**Data shown**
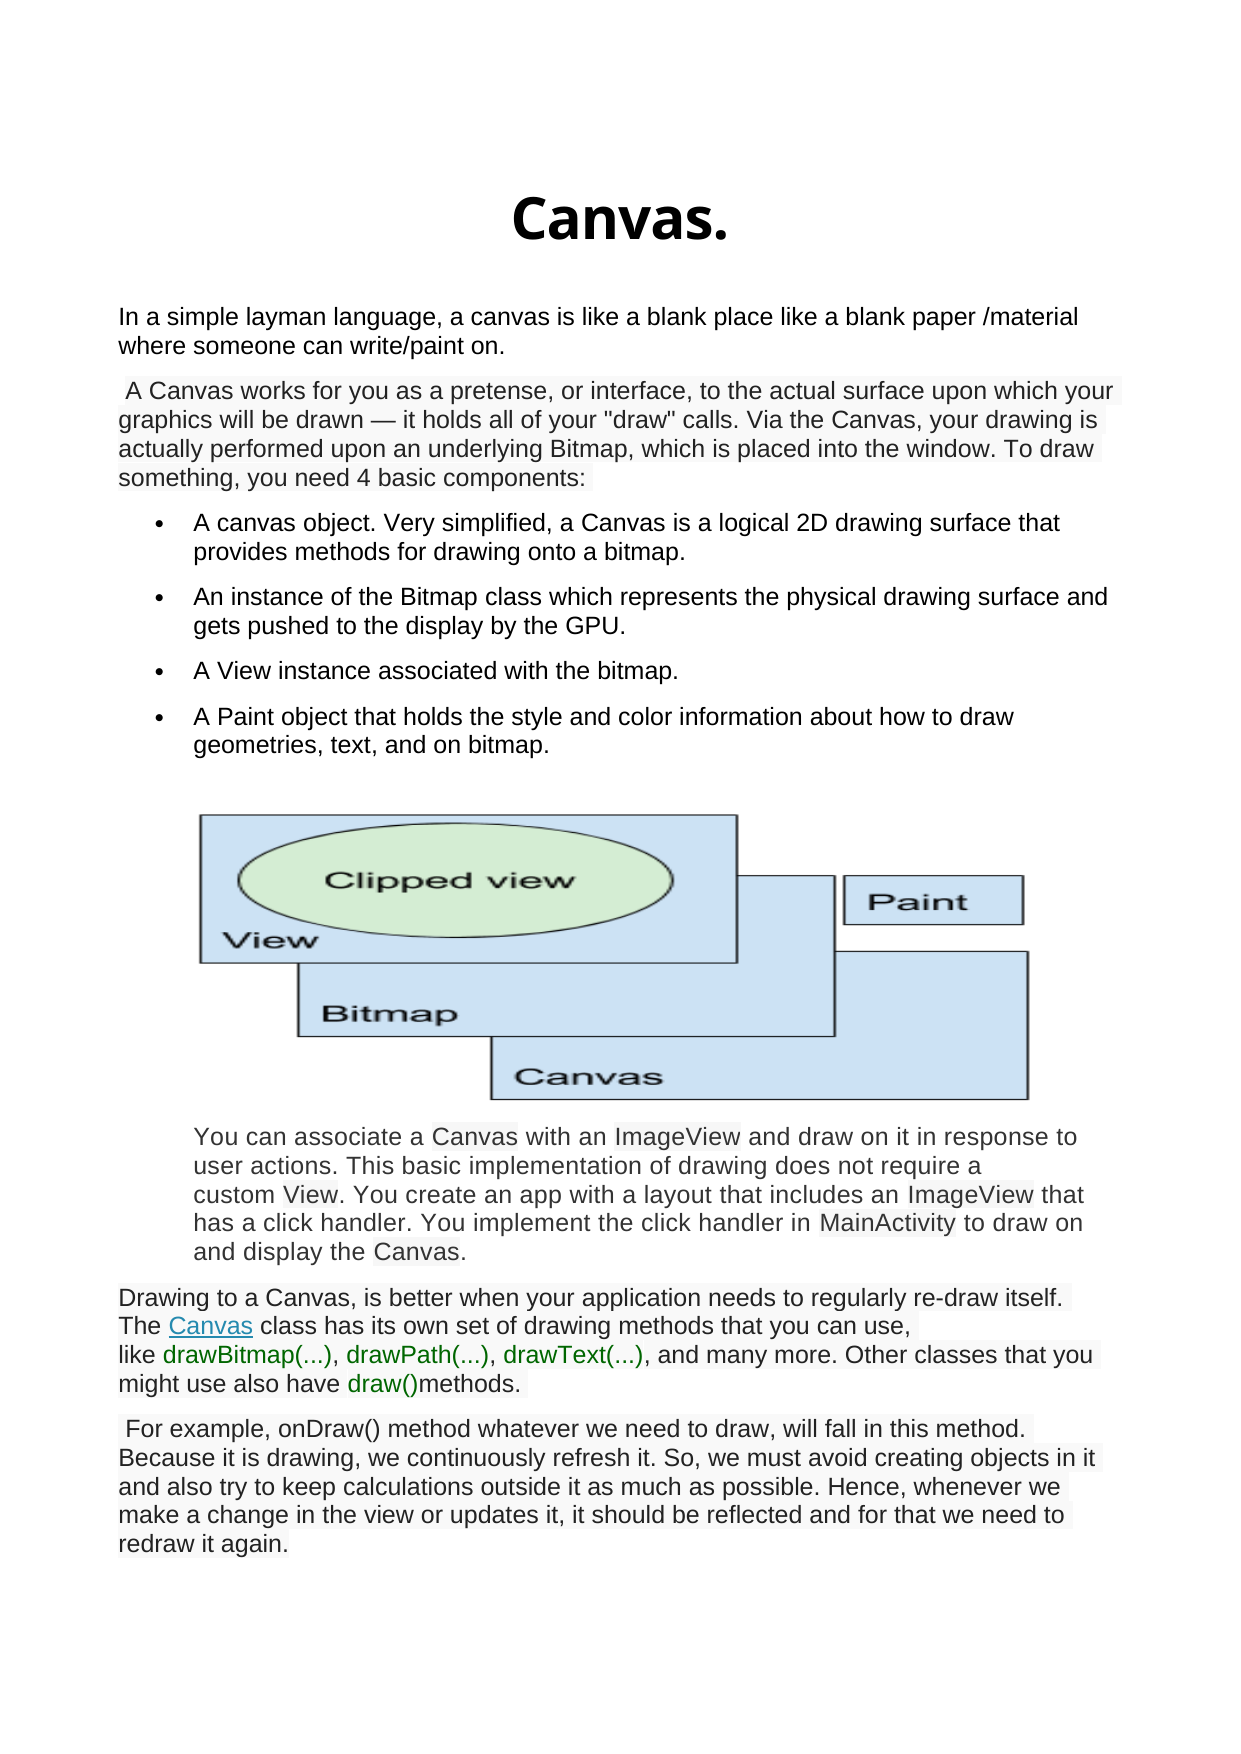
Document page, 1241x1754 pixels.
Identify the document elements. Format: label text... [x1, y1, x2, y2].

list A canvas object. Very simplified, a Canvas is a logical 2D drawing surface that provides methods for drawing onto a bitmap. [156, 508, 1122, 565]
list A View instance associated with the bitmap. [156, 656, 1122, 685]
list An instance of the Bitmap class which represents the physical drawing surface and gets pushed to the display by the GPU. [156, 582, 1122, 639]
text Drawing to a Canvas, is better when your application needs to regularly re-draw itself. The Canvas class has its own set of drawing methods that you can use, like drawBitmap(...), drawPath(...), drawText(...), and many more. Other classes that you might use also have draw()methods. [118, 1283, 1122, 1398]
text For example, onDraw() method whatever we need to draw, will fall in this method. Because it is drawing, we continuously refresh it. So, we must avoid creating objects in it and also try to keep calculations outside it as much as possible. Hence, whenever we make a change in the view or updates it, it should be reflected and for that we need to redraw it again. [118, 1414, 1122, 1558]
text A Canvas works for you as a pretense, or interface, to the actual surface upon which your graphics will be drawn — it holds all of your "draw" calls. Via the Canvas, your drawing is actually performed upon an underlying Bitmap, which is placed into the window. To draw something, you need 4 basic components: [118, 376, 1122, 491]
text In a simple layman language, a canvas is like a blank place like a blank paper /material where someone can write/paint on. [118, 302, 1122, 359]
list You can associate a Canvas with an ImageView and draw on it in response to user actions. This basic implementation of drawing does not require a custom View. You create an app with a layout that includes an ImageView that has a click handler. You implement the click handler in MainActivity to draw on and display the Canvas. [193, 1122, 1122, 1266]
list A Paint object that holds the style and color information about how to draw geometries, text, and on bitmap. [156, 702, 1122, 759]
text Canvas. [118, 177, 1122, 257]
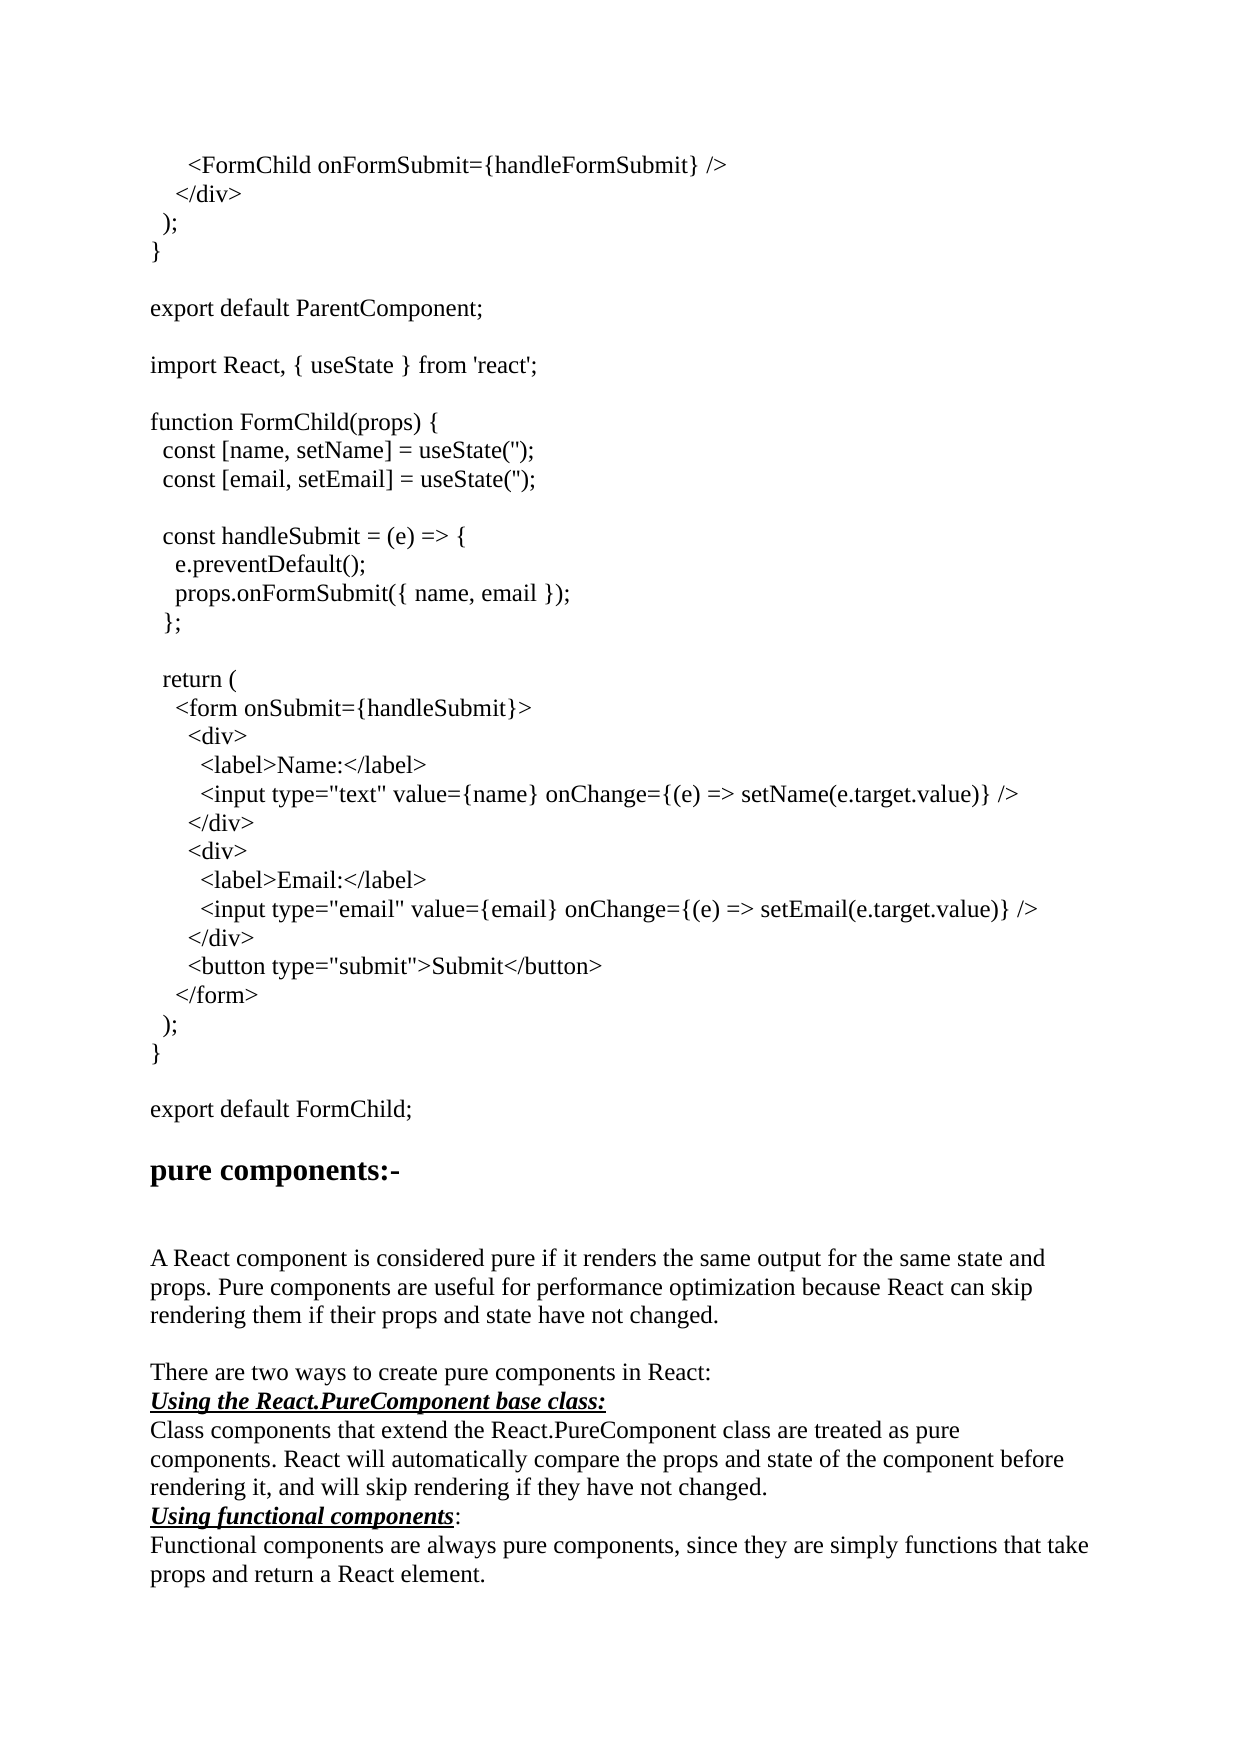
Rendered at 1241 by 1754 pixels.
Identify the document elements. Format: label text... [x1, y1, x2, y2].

text Functional components are always pure components, since they are simply functions that take props and return a React element. [150, 1530, 1090, 1587]
text <div> [150, 721, 1090, 750]
text </div> [150, 808, 1090, 836]
text import React, { useState } from 'react'; [150, 350, 1090, 378]
text <label>Email:</label> [150, 865, 1090, 894]
text e.preventDefault(); [150, 549, 1090, 578]
text props.onFormSubmit({ name, email }); [150, 578, 1090, 607]
text Class components that extend the React.PureComponent class are treated as pure components. React will automatically compare the props and state of the component before rendering it, and will skip rendering if they have not changed. [150, 1415, 1090, 1501]
text Using the React.PureComponent base class: [150, 1386, 1090, 1415]
text <input type="text" value={name} onChange={(e) => setName(e.target.value)} /> [150, 779, 1090, 808]
text export default ParentComponent; [150, 293, 1090, 322]
text export default FormChild; [150, 1094, 1090, 1123]
text pure components:- [150, 1151, 1090, 1187]
text ); [150, 1009, 1090, 1038]
text </div> [150, 179, 1090, 207]
text Using functional components: [150, 1501, 1090, 1530]
text return ( [150, 664, 1090, 693]
text const handleSubmit = (e) => { [150, 521, 1090, 549]
text <FormChild onFormSubmit={handleFormSubmit} /> [150, 150, 1090, 179]
text <div> [150, 836, 1090, 865]
text } [150, 236, 1090, 265]
text ); [150, 207, 1090, 236]
text </div> [150, 923, 1090, 951]
text const [email, setEmail] = useState(''); [150, 464, 1090, 493]
text There are two ways to create pure components in React: [150, 1357, 1090, 1386]
text <button type="submit">Submit</button> [150, 951, 1090, 980]
text }; [150, 607, 1090, 636]
text function FormChild(props) { [150, 407, 1090, 435]
text <input type="email" value={email} onChange={(e) => setEmail(e.target.value)} /> [150, 894, 1090, 923]
text } [150, 1038, 1090, 1066]
text <label>Name:</label> [150, 750, 1090, 779]
text <form onSubmit={handleSubmit}> [150, 693, 1090, 721]
text const [name, setName] = useState(''); [150, 435, 1090, 464]
text </form> [150, 980, 1090, 1009]
text A React component is considered pure if it renders the same output for the same state and props. Pure components are useful for performance optimization because React can skip rendering them if their props and state have not changed. [150, 1243, 1090, 1329]
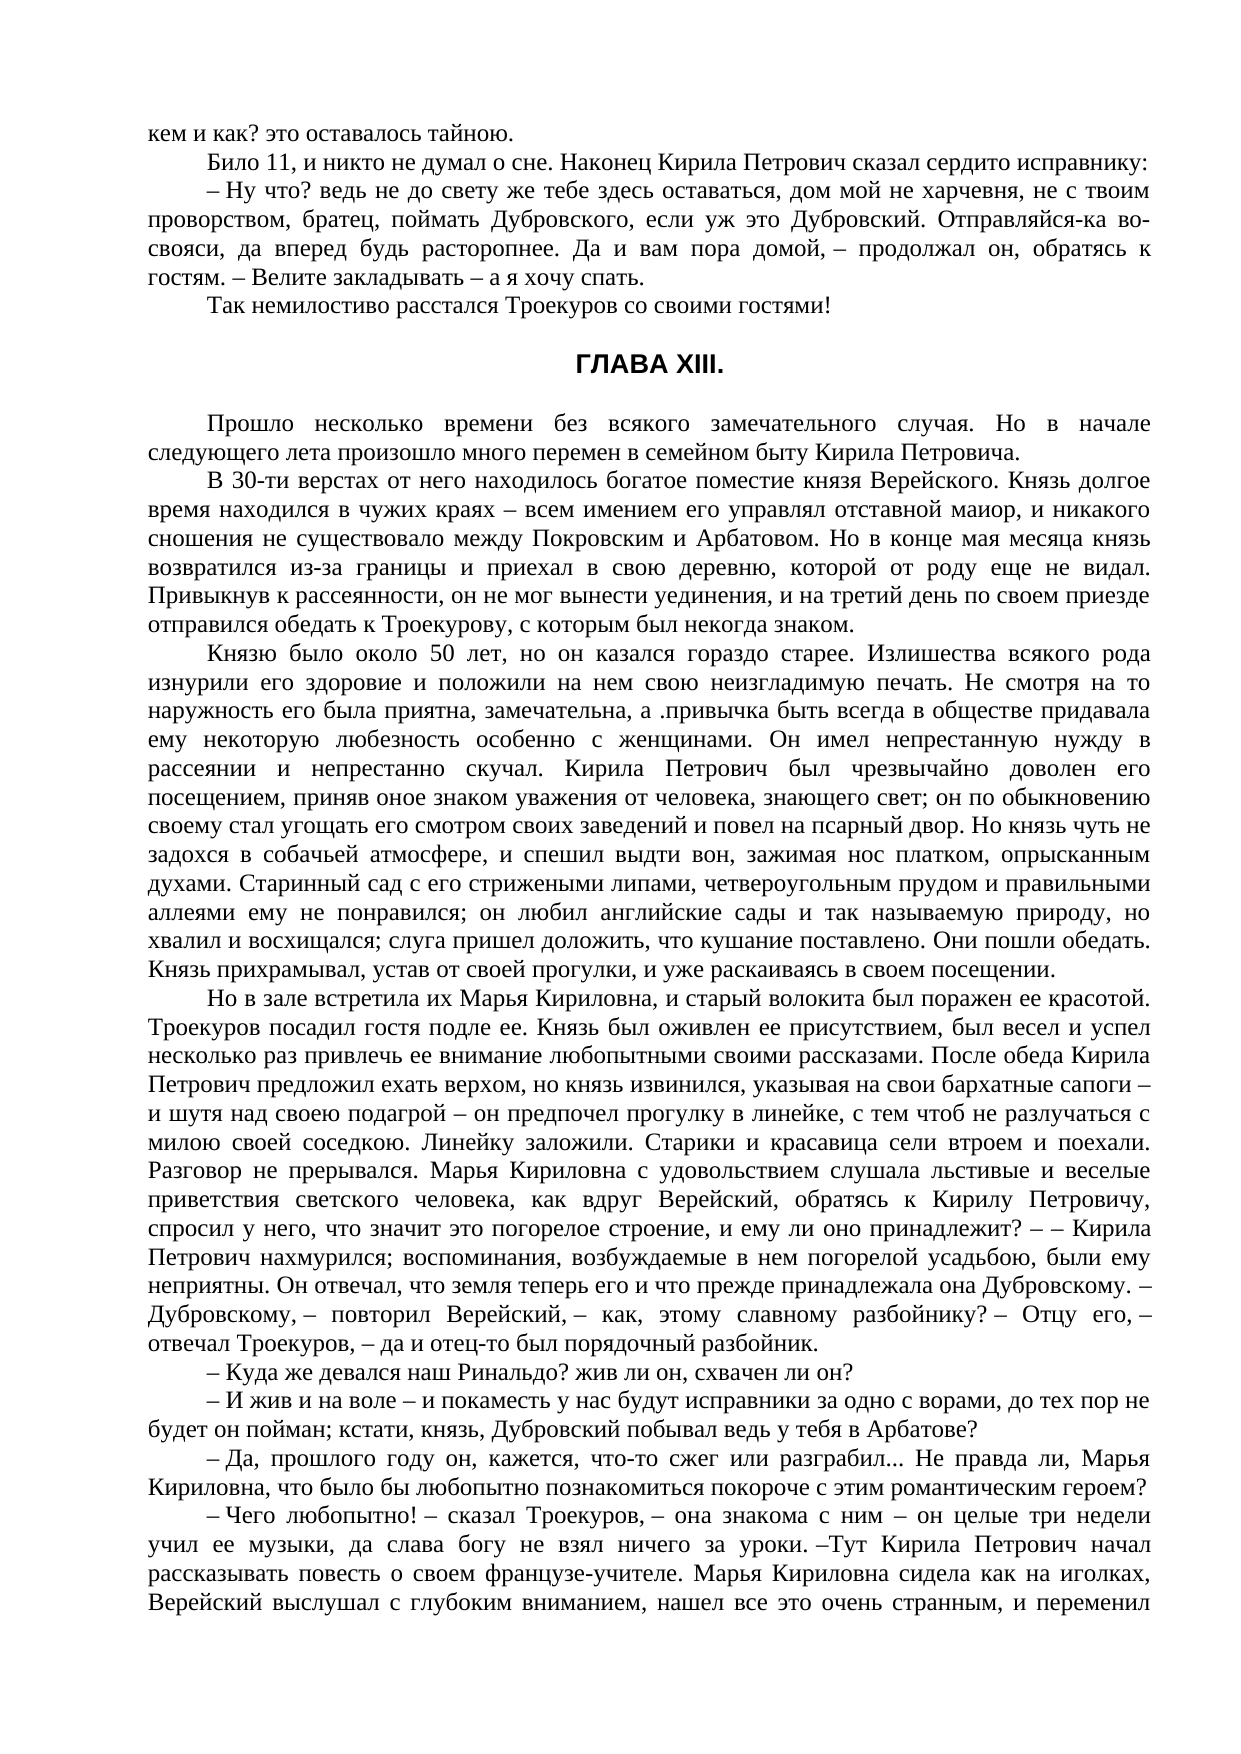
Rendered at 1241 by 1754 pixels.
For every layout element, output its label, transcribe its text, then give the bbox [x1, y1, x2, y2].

**Short task**
Starting at the line of the listing that has "list A canvas" and ending after the line that has "list An instance", can you lay out those lines as a Markdown table with the columns Row and Listing line, leaving out any blank lines?

**Solution for this exercise**
| Row | Listing line |
|---|---|
| 1 | list A canvas object. Very simplified, a Canvas is a logical 2D drawing surface that provides methods for drawing onto a bitmap. [156, 508, 1122, 565] |
| 2 | list A View instance associated with the bitmap. [156, 656, 1122, 685] |
| 3 | list An instance of the Bitmap class which represents the physical drawing surface and gets pushed to the display by the GPU. [156, 582, 1122, 639] |